Por: Giselle Florentino
Acreditar que o mesmo Estado que organiza e executa o genocídio cotidiano do povo negro, também pode ser a instituição que promove e constrói monumentos em memória a história de lutas e resistência da população negra é uma grande ingenuidade.
Para nós, da IDMJR, a produção de memória e manutenção do legado do povo possui uma perspectiva intergeracional, principalmente para a construção de um futuro diferente e para que os atos traumáticos não mais se repitam.
A produção de memória é um recurso essencial para a promoção de um sentimento coletivo de reprovação a qualquer tipo de violação, em especial da Violência de Estado. Por isso, entendemos a memória como instrumento de justiça racial e, portanto, reparação histórica.

Quando falamos de justiça, não estamos tratando do sistema judiciário brasileiro. Não é do arcabouço jurídico branco e burguês, de uma seletividade penal encarceradora de corpos negros e nem de um Direito que serve apenas para legitimar as violações deste Estado e isenta a branquitude que ocupa tais espaços de poder.
Trata-se de uma justiça que seja historicamente reparadora e que não apenas reconheça os danos genocidas para população negra causada por séculos de escravização. Mas, que garanta a humanização do corpo negro, que seja efetivamente transformadora e que rompa com as opressões instaladas por este modo de produção de vida. É desta justiça que temos sede!
Além deste Estado não possibilitar o acesso e a publicização da memória do povo negro, ele também é um dos principais atores para a promoção de um silenciamento da produção de saberes e conhecimentos dos povos afrolatinoamericanos devido aos mecanismo de racismo estrutural que operam e fundam esta sociedade. E na atualidade, são omissos nos casos de vandalização e tentativas de apagamentos do patrimônio e dos monumentos artísticos construídos pelos diferentes movimentos sociais e organizações da sociedade civil.
“Não foi a milícia, nem os grileiros, foi a própria Orla Rio que colocou as coisas do meu pai que estavam lá há 40 anos para o lado de fora”.
Yá Wanda d’Omolú
Um caso simbólico desta política de omissão consciente deste Estado é o que ocorreu com o Quiosque Oxumarê, que durante 40 anos de atuação na Avenida do Pepê, na Barra da Tijuca/RJ, inclusive sendo patrimônio cultural do Estado do Rio de Janeiro dado pela então Vereadora Jurema Batista (PT), foi covardemente fechado pela Prefeitura do Rio de Janeiro através de medidas escusas em 2016.

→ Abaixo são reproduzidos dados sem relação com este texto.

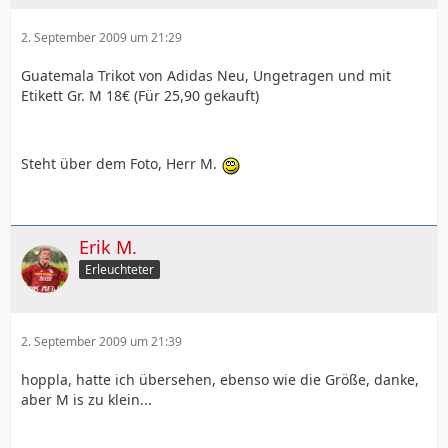
2. September 2009 um 21:29
Guatemala Trikot von Adidas Neu, Ungetragen und mit
Etikett Gr. M 18€ (Für 25,90 gekauft)
Steht über dem Foto, Herr M.
Erik M.
Erleuchteter
2. September 2009 um 21:39
hoppla, hatte ich übersehen, ebenso wie die Größe, danke,
aber M is zu klein...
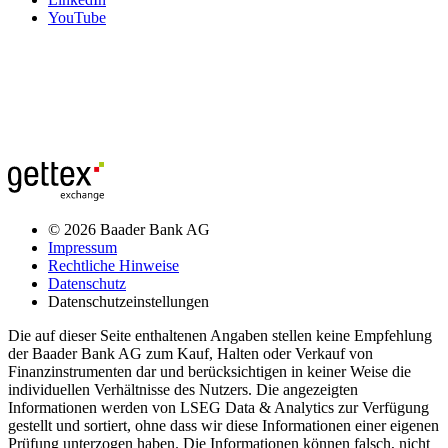
YouTube
© 2026 Baader Bank AG
Impressum
Rechtliche Hinweise
Datenschutz
Datenschutzeinstellungen
Die auf dieser Seite enthaltenen Angaben stellen keine Empfehlung
der Baader Bank AG zum Kauf, Halten oder Verkauf von
Finanzinstrumenten dar und berücksichtigen in keiner Weise die
individuellen Verhältnisse des Nutzers. Die angezeigten
Informationen werden von LSEG Data & Analytics zur Verfügung
gestellt und sortiert, ohne dass wir diese Informationen einer eigenen
Prüfung unterzogen haben. Die Informationen können falsch, nicht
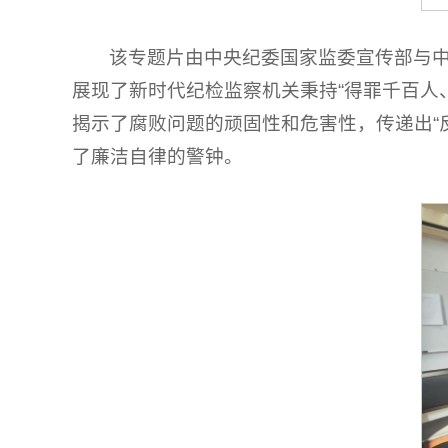
该专题片由中央纪委国家监委宣传部与中
展现了新时代纪检监察机关秉持“得罪千百人
揭示了腐败问题的顽固性和危害性，传递出“
了廉洁自律的警钟。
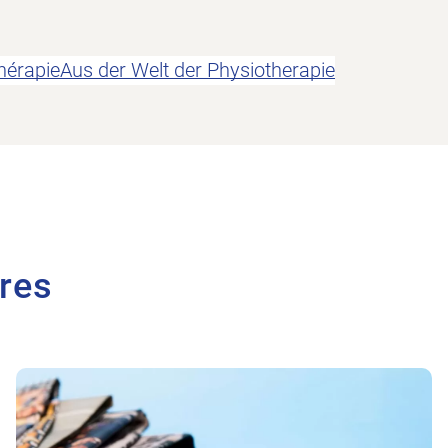
hérapie
Aus der Welt der Physiotherapie
ires
Vers l'article En bref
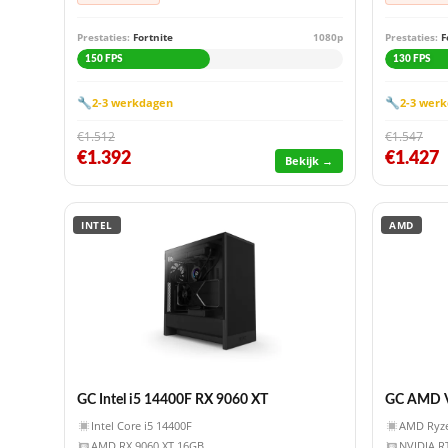
Prestaties:
Fortnite
1080p
Prestaties:
F
150 FPS
130 FPS
🔧
🔧
2-3 werkdagen
2-3 wer
€1.512
€1.547
€1.392
€1.427
Bekijk →
INTEL
AMD
GC Intel i5 14400F RX 9060 XT
GC AMD V
Intel Core i5 14400F
AMD Ryze
AMD RX 9060 XT 16GB
NVIDIA R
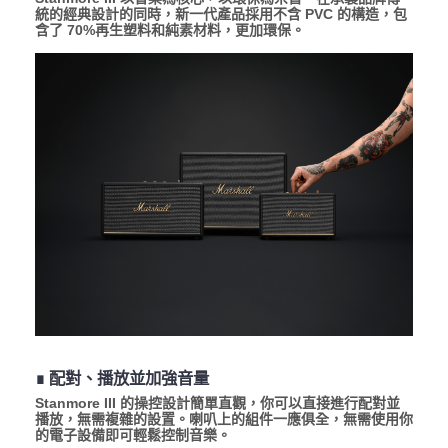
統的經典設計的同時，新一代產品採用不含 PVC 的構造，包
含了 70%再生塑料和純素材料，更加環保。
∎ 配對、播放並加強音量
Stanmore III 的操控設計簡單直觀，你可以直接進行配對並
播放，無需複雜的設置。喇叭上的組件一應俱全，無需使用你
的電子設備即可輕鬆控制音樂。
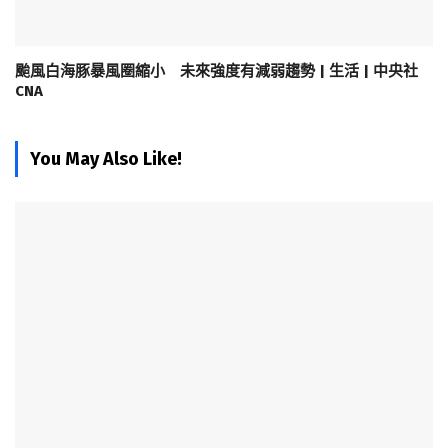
颱風白海豚暴風圈縮小 未來強度有減弱趨勢 | 生活 | 中央社
CNA
You May Also Like!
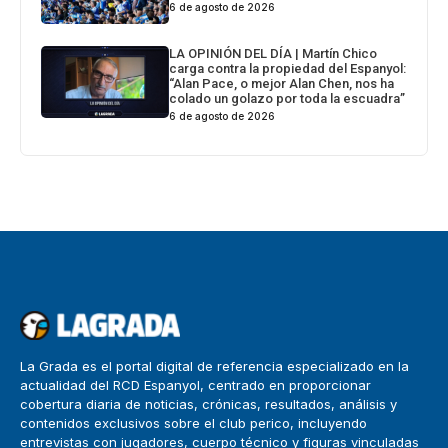
6 de agosto de 2026
LA OPINIÓN DEL DÍA | Martín Chico
carga contra la propiedad del Espanyol:
“Alan Pace, o mejor Alan Chen, nos ha
colado un golazo por toda la escuadra”
6 de agosto de 2026
La Grada es el portal digital de referencia especializado en la
actualidad del RCD Espanyol, centrado en proporcionar
cobertura diaria de noticias, crónicas, resultados, análisis y
contenidos exclusivos sobre el club perico, incluyendo
entrevistas con jugadores, cuerpo técnico y figuras vinculadas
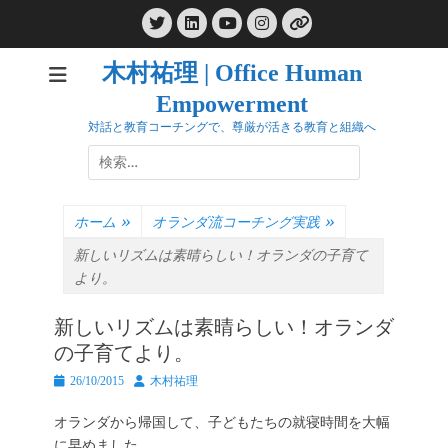
コ
Twitter
LinkedIn
Instagram
ン
YouTube
リ
ン
テ
ク
木村祐理 | Office Human
ン
Empowerment
ツ
へ
対話と教育コーチングで、尊厳が活きる教育と組織へ
ス
検
キ
索:
ッ
プ
ホーム
»
オランダ流コーチング実践
»
新しいリズムは素晴らしい！オランダの子育て
より。
新しいリズムは素晴らしい！オランダ
の子育てより。
投
投
26/10/2015
木村祐理
稿
稿
日
者
オランダから帰国して、子どもたちの就寝時間を大幅
に早めました。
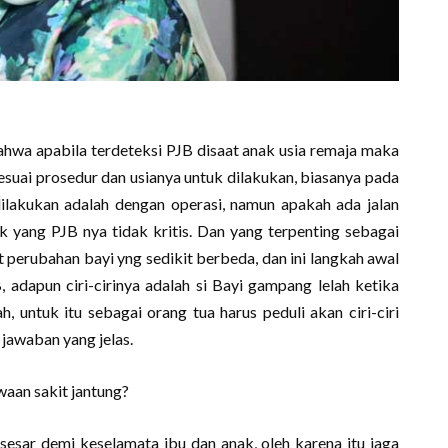
ahwa apabila terdeteksi PJB disaat anak usia remaja maka
esuai prosedur dan usianya untuk dilakukan, biasanya pada
ilakukan adalah dengan operasi, namun apakah ada jalan
ak yang PJB nya tidak kritis. Dan yang terpenting sebagai
 perubahan bayi yng sedikit berbeda, dan ini langkah awal
adapun ciri-cirinya adalah si Bayi gampang lelah ketika
, untuk itu sebagai orang tua harus peduli akan ciri-ciri
jawaban yang jelas.
aan sakit jantung?
sesar demi keselamata ibu dan anak, oleh karena itu jaga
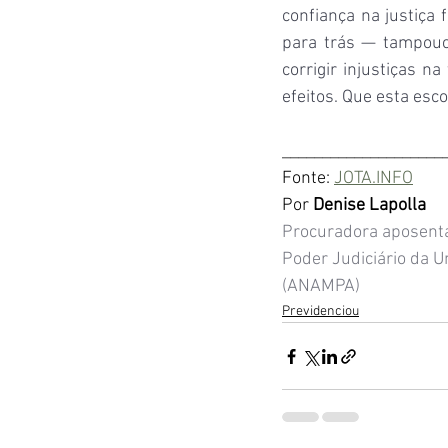
confiança na justiça 
para trás — tampouco
corrigir injustiças 
efeitos. Que esta esc
____________________
Fonte: 
JOTA.INFO
Por 
Denise Lapolla
Procuradora aposenta
Poder Judiciário da U
(ANAMPA)
Previdenciou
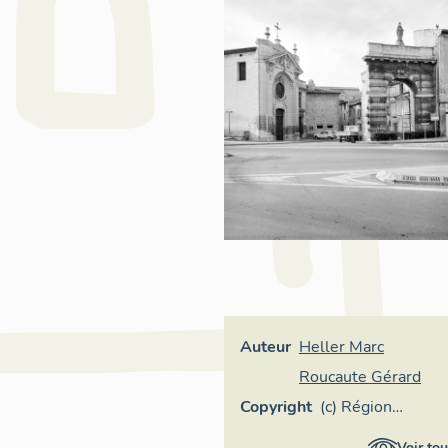
Auteur
Heller Marc
Roucaute Gérard
Copyright
(c) Région
Provence-Alpes-
Voir tou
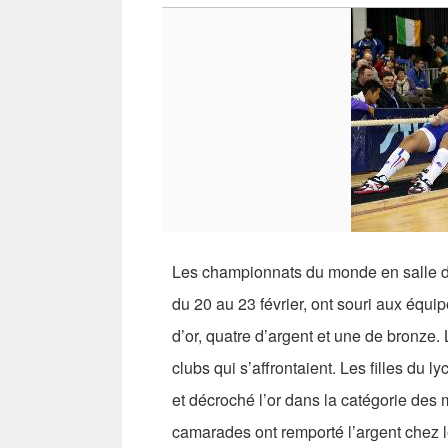
Les championnats du monde en salle de t
du 20 au 23 février, ont souri aux équi
d’or, quatre d’argent et une de bronze.
clubs qui s’affrontaient. Les filles du l
et décroché l’or dans la catégorie des m
camarades ont remporté l’argent chez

A Prefeitura do Rio de Janeiro, através da Orla Rio, parou de emitir o boleto de pagamento de permanência no local, cortou a distribuição de água e luz. E em 2012, a própria empresa teria aberto um processo pedindo o ressarcimento do dinheiro não recebido.
A família de Niwton da Silva, proprietário do Quiosque Oxumarê, chegou a processar a Orla Rio pela não realização e entrega da formalização do boleto de pagamento e ganhou o processo em duas instâncias, já que acreditaram que a não emissão do boleto foi por conta do tombamento. Porém, não foi suficiente para o fechamento arbitrário do espaço, um ponto de encontro da cultura negra do do Rio.
A Ialorixá Wanda d’Omolú, filha de Niwton da Silva, ressalta que até mesmo a placa de tombamento do Quiosque Oxumarê foi destruída.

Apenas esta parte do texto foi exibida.